Find all duplicate files in the current folder:

```sh
dupfind
```

Find all duplicate WAV and MP3 files in `~/Music` and `~/Audio`, ignoring files
named `cello.wav`:

```sh
dupfind ~/Music ~/Audio --include '.*\.wav' --include '.*\.mp3' --exclude '.*/cello.wav'
```

Find all duplicate files in the home folder, sorting the output by file size:

```sh
dupfind ~ --sort-size
```

## Installation

If you're on Debian or Ubuntu, you can download the `.DEB` package from the
[releases](https://github.com/tttapa/Duplicate-Finder/releases) page.

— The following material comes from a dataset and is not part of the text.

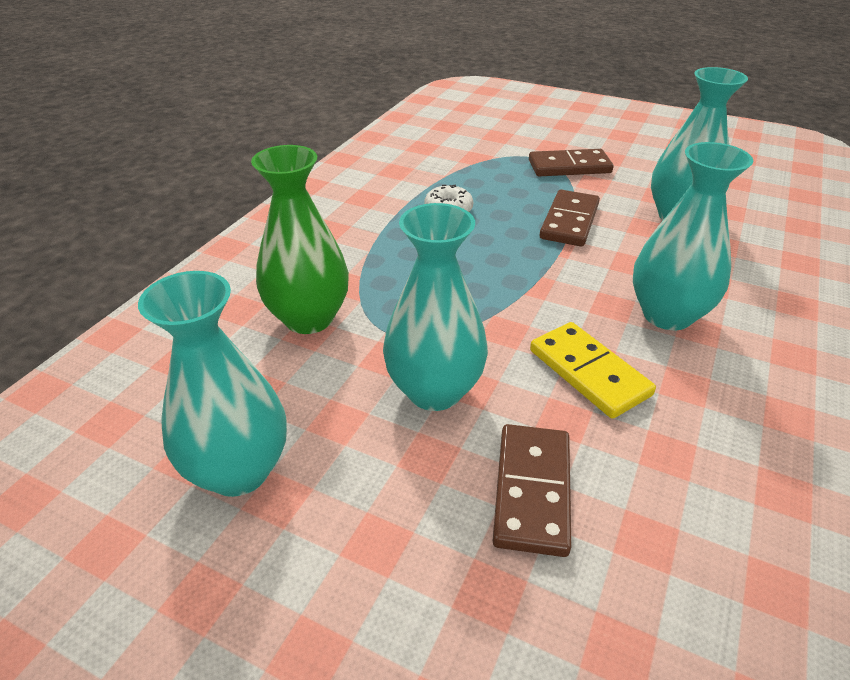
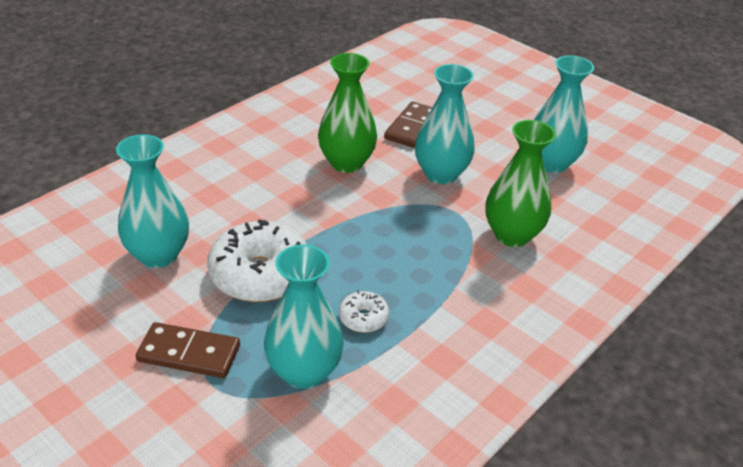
camera: 165 degrees left, 0 degrees up
yellow domino [530,322,656,419] -> green vase [318,53,377,173]
brown domino [540,190,600,246] -> white donut [207,219,307,302]
turquoise vase [633,142,753,330] -> turquoise vase moved to [264,244,344,389]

It can
be installed through the Software Center or through the command line:

```sh
sudo apt install ~/Downloads/Duplicate-File-Finder-0.0.1-Linux.deb
```

You can also download the `.TAR.GZ` archive. Simply unzip it, and move the
executable to a folder that's in your path:

```sh
tar xzf Duplicate-File-Finder-0.0.1-Linux.tar.gz
sudo mv bin/dupfind /usr/local/bin
```

You might have to install some dependencies, like `libssl1.1` and
`libboost-program-options1.71.0`.

## Build from source

```sh
# Install dependencies
sudo apt install -y libssl-dev libboost-program-options-dev
# Download this repository
git clone https://github.com/tttapa/Duplicate-Finder
cd Duplicate-Finder
# Configure
cmake . -Bbuild -DCMAKE_INSTALL_PREFIX=/usr/local -DCMAKE_BUILD_TYPE=Release
# Compile
cmake --build build
# Install
sudo cmake --build build --target install
```

## How it works

The program builds two dictionaries: one that keeps track of the file size and
the file path of each file, and a second one that keeps track of the SHA-1
hash of some of the files. If the sizes of two files are different, they
cannot be duplicates.
If the sizes of two files are the same, however, their hashes are computed and
compared. Finally, all files with hashes that occur multiple times in the
second dictionary are sorted and printed.